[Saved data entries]
● ● ● ●

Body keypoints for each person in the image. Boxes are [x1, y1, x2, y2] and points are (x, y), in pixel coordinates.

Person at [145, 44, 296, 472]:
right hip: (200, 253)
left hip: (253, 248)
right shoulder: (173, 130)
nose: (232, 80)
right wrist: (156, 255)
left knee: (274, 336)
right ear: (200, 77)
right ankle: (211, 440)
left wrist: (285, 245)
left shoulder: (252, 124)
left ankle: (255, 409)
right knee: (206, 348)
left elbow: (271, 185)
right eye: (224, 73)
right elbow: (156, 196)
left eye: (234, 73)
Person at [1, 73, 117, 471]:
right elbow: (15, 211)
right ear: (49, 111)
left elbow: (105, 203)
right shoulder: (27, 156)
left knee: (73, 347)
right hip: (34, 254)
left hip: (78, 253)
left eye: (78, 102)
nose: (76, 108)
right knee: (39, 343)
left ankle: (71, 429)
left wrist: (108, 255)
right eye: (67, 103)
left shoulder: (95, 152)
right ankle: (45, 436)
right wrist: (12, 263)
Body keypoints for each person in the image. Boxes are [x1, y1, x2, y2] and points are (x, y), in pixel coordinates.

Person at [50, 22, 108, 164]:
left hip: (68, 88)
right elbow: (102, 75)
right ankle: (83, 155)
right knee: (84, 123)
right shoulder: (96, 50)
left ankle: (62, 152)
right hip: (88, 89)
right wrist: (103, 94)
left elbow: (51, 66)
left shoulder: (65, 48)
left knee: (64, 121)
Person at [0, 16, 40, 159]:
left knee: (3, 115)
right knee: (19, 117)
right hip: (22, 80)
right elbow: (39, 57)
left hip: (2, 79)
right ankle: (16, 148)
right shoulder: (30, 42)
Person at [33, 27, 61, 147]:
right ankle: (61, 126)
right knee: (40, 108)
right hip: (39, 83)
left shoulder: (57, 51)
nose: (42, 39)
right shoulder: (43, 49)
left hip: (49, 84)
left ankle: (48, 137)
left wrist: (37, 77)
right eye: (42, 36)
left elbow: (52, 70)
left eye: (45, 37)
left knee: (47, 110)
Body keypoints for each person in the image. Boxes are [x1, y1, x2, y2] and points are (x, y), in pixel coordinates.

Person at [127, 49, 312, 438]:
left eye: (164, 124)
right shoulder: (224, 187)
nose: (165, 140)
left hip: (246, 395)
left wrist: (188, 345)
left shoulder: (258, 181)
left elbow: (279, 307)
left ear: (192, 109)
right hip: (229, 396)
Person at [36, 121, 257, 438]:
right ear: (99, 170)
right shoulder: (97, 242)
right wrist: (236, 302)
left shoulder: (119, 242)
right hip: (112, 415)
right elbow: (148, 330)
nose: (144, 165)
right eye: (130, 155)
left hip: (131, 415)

● ● ● ●

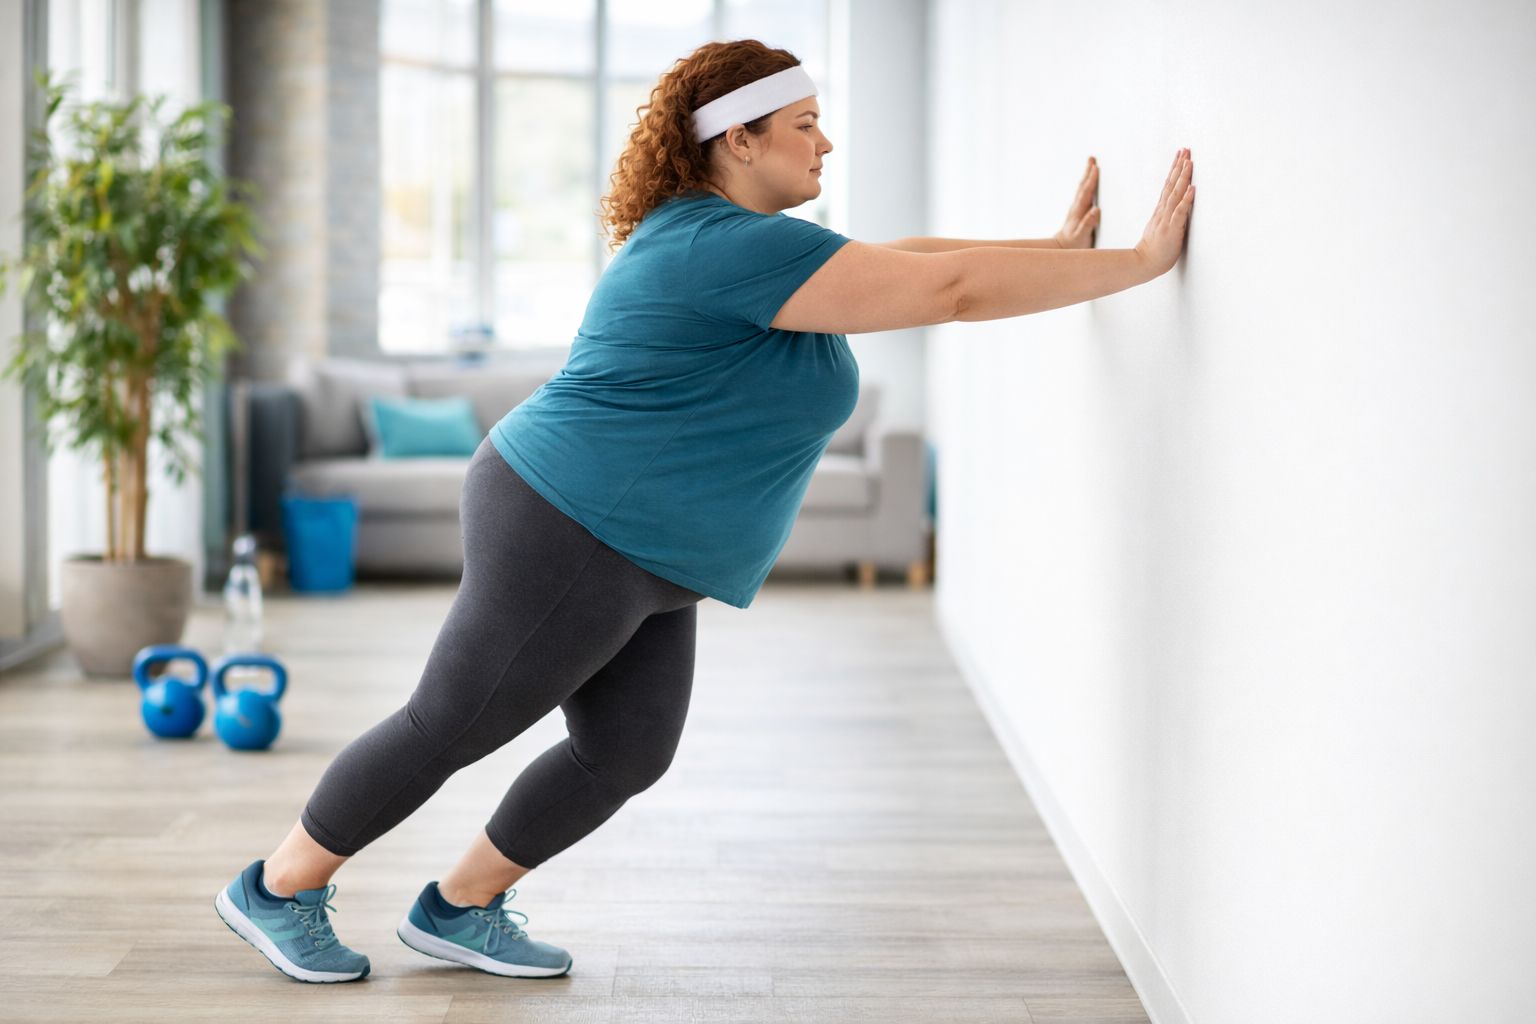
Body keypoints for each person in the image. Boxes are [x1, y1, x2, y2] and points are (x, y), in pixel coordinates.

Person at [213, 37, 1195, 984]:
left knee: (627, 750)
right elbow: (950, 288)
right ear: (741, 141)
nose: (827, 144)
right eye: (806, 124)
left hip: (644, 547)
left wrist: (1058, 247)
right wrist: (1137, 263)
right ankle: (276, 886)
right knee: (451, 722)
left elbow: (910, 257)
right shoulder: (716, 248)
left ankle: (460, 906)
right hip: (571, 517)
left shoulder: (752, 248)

● ● ● ●

**TRY IT:**
Please, from the entries above, set down exactly the lines from the one containing "right shoulder: (716, 248)" through the one containing "left shoulder: (752, 248)", and only those.

**EXPECTED ANSWER:**
right shoulder: (716, 248)
left ankle: (460, 906)
right hip: (571, 517)
left shoulder: (752, 248)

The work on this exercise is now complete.